- _Problem description_: If a line in the listing below includes the word "thumb", pick it out.

- _Exercise input_:
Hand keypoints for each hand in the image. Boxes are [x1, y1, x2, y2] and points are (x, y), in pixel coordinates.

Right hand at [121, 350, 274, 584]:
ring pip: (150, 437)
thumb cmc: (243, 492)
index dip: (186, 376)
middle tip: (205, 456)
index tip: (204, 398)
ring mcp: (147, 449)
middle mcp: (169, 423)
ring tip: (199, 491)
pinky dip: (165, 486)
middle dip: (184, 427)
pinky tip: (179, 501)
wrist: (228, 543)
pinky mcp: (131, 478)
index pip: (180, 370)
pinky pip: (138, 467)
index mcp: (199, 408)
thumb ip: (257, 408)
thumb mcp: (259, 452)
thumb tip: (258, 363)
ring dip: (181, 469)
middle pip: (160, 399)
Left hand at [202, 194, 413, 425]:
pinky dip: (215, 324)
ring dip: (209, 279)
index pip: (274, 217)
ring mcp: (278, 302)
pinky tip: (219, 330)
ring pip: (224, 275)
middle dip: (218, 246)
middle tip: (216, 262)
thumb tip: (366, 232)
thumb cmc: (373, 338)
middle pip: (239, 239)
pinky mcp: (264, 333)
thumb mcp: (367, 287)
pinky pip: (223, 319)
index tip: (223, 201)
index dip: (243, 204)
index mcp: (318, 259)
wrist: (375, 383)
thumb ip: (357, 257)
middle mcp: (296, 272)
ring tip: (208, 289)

- _Result of this exercise_:
thumb cmc: (243, 492)
thumb ip: (257, 408)
thumb mcp: (259, 452)
thumb tip: (258, 363)
thumb tip: (366, 232)
thumb cmc: (373, 338)
thumb mcp: (367, 287)
thumb ip: (357, 257)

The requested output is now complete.